Miraculously, Elisabeth Shue pulled off the transition from being best known as The Girl in Cocktail, The Girl Who Had Adventures in Babysitting, and Replacement Jennifer Parker in Back to the Future II to being an Oscar nominee for her role as a prostitute in Leaving Las Vegas (and for outstanding achievement in the art of pretending that Nic Cage’s hair isn’t terrifying). But going on to play a brilliant electrochemist was a step too far. It didn’t help that she was costumed in knee socks and cutesy barrettes — if you want a serious scientist, start by not dressing her like she’s still either the babysitter, or a much cleaner hooker — but we wish Shue hadn’t left Harvard before the class where they teach you how to say “positively charged deuterons” without looking terrified.
As Wolverine, Hugh is charismatically cunning and cranky, growling a lot while wielding his fancy-pants metal — sorry, Adamantium — manicure. In musical theater, he can light up the stage in a fizzy, lighthearted number. But as Swordfish’s gritty brainiac who hacked the FBI and can type code at expert speeds even while being distracted with oral sex, he only works in scenes where he’s wearing a towel, and that’s just because we’re distracted. Jackman may in fact be smart, but on film he is more believable with grunts than a genius I.Q.
If this movie had been made more recently, it would’ve been the Kate Hudson vehicle it seems suited to be: Sandra plays a “free spirit” who, after a plane grounding, freely bops her way across the country and tempts Ben Affleck not to attend his own wedding. It’s a terrible movie, and it would’ve been terrible even with another actress in that role, but — with the exception of her great broad comedy in Miss Congeniality — Sandra is much better when she’s the comically uptight one in need of unbuttoning and not the other way around.

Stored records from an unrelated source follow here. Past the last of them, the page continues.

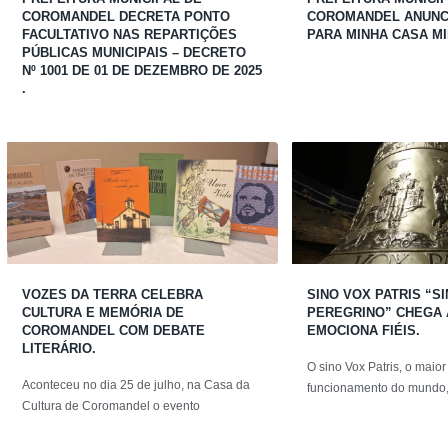
COROMANDEL DECRETA PONTO
COROMANDEL ANUNCI
FACULTATIVO NAS REPARTIÇÕES
PARA MINHA CASA MI
PÚBLICAS MUNICIPAIS – DECRETO
Nº 1001 DE 01 DE DEZEMBRO DE 2025
.
VOZES DA TERRA CELEBRA
SINO VOX PATRIS “S
CULTURA E MEMÓRIA DE
PEREGRINO” CHEGA 
COROMANDEL COM DEBATE
EMOCIONA FIÉIS.
LITERÁRIO.
O sino Vox Patris, o maio
Aconteceu no dia 25 de julho, na Casa da
funcionamento do mundo,
Cultura de Coromandel o evento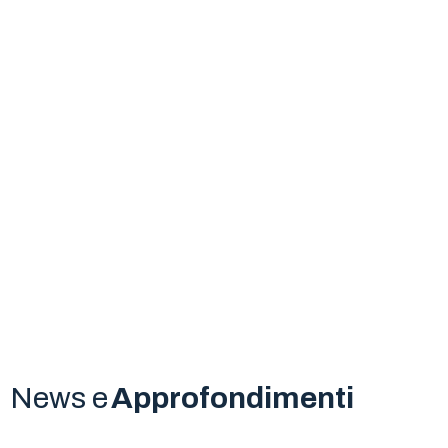
News e
Approfondimenti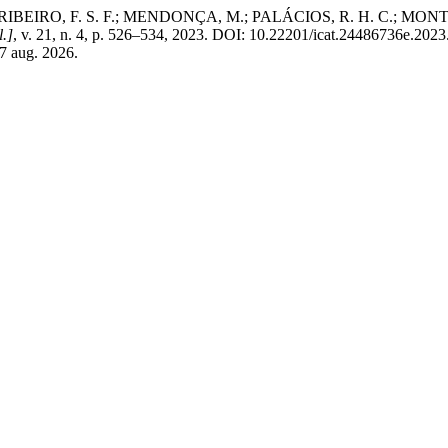
RIBEIRO, F. S. F.; MENDONÇA, M.; PALÁCIOS, R. H. C.; MONTEZU
l.]
, v. 21, n. 4, p. 526–534, 2023. DOI: 10.22201/icat.24486736e.2023
 7 aug. 2026.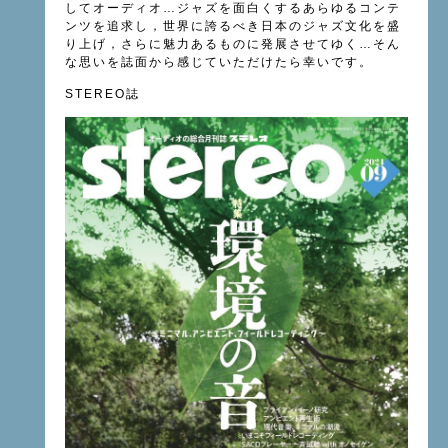
してオーディオ…ジャズを面白くするあらゆるコンテ
ンツを追求し，世界に誇るべき日本のジャズ文化を盛
り上げ，さらに魅力あるものに発展させてゆく…そん
な思いを誌面から感じていただけたら幸いです。
STEREO誌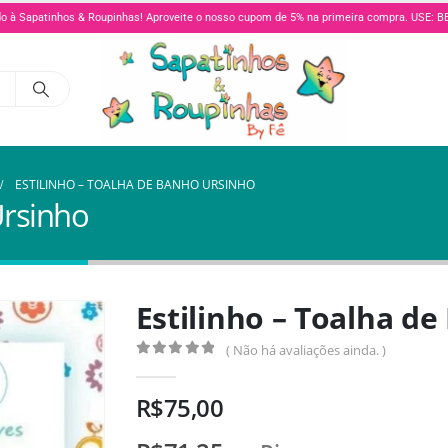
o à Sapatinhos & Roupinhas! Aproveite o nosso cupom de 5% na primeira compra. USE:
ESTILINHO – TOALHA DE BANHO URSINHO
Ursinho
Estilinho – Toalha d
( Não há avaliações ainda. )
0
de 5
R$
75,00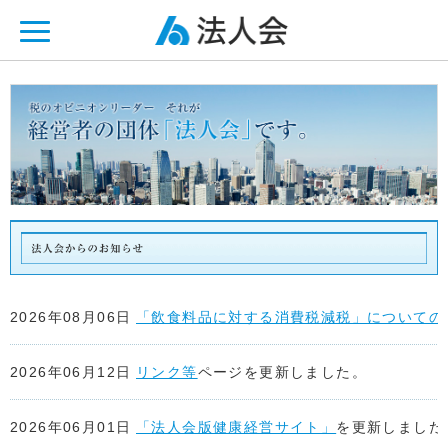
ページ内を移動するためのリンクです。
メインコンテンツへ移動
2026年08月06日
「飲食料品に対する消費税減税」についての
2026年06月12日
リンク等
ページを更新しました。
2026年06月01日
「法人会版健康経営サイト」
を更新しました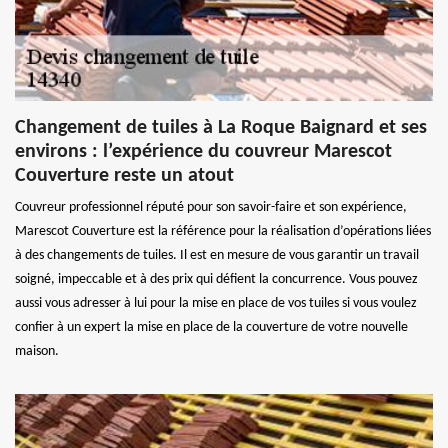
Changement de tuiles à La Roque Baignard et ses
environs : l’expérience du couvreur Marescot
Couverture reste un atout
Couvreur professionnel réputé pour son savoir-faire et son expérience,
Marescot Couverture est la référence pour la réalisation d’opérations liées
à des changements de tuiles. Il est en mesure de vous garantir un travail
soigné, impeccable et à des prix qui défient la concurrence. Vous pouvez
aussi vous adresser à lui pour la mise en place de vos tuiles si vous voulez
confier à un expert la mise en place de la couverture de votre nouvelle
maison.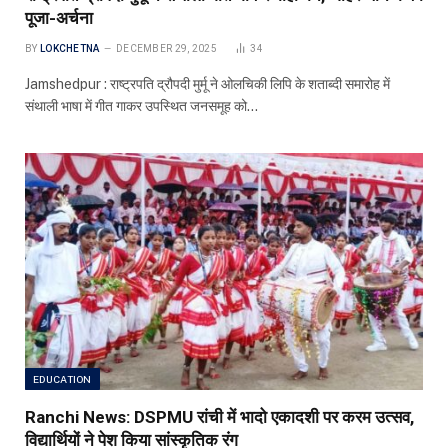
पूजा-अर्चना
BY
LOKCHETNA
DECEMBER 29, 2025
34
Jamshedpur : राष्ट्रपति द्रौपदी मुर्मू ने ओलचिकी लिपि के शताब्दी समारोह में
संथाली भाषा में गीत गाकर उपस्थित जनसमूह को…
EDUCATION
Ranchi News: DSPMU रांची में भादो एकादशी पर करम उत्सव,
विद्यार्थियों ने पेश किया सांस्कृतिक रंग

It’s not that we can’t believe Ben Affleck as a hotshot WWII flyboy — although his anachronistically frosted tips aren’t doing him any favors. It’s that we cannot believe Ben “City Boy” Affleck as a good ol’ boy from Tennessee who just wants to get back to his farm. Every time Affleck needs to force out his “Southern” accent past his giant veneers, he looks like he’s in actual physical pain.
Sienna Miller as a brainwashed super-villain running around with a bunch of megadeadly warheads? Sure, maybe if by “deadly warheads,” you mean “pointy stilettos.”
Prinze’s perpetually dopey expression, although put to good use in She’s All That, did him no favors when he had to pretend to have the steel-trap mind of a master government agent in Head Over Heels. And it inspired zero confidence when he was cast as a space marine with special navigational abilities in Wing Commander. But it’s possible that Prinze’s least-convincing filmic foray was as … a blonde. To play Fred Jones in Scooby Doo, he wore what looks like an old Tom Petty wig, turning a childhood cartoon into a follicular horror movie.
We love Emma. She’s the pretty, sassy, smart redheaded star we all wanted Lindsay Lohan to be. As such, she is utterly unconvincing for the first section of Easy A, in which we’re asked to believe that her Olive is invisible to everyone at school until it gets around that she puts out. Points for not insulting us with some kind of she-takes-off-her-glasses-and-turns-hot plot twist, but frankly, with a girl this stunning and sarcastic, you know the entire football team would’ve been waiting in line to try to hook up the moment puberty hit.
Because obviously when you think Zen Master, you think the star of Pulp Fiction. No one, anywhere, ever, wants to see Sam Jackson close his eyes and will those motherfucking snakes off that motherfucking plane. Give the man, the master, some ass-kicking to do.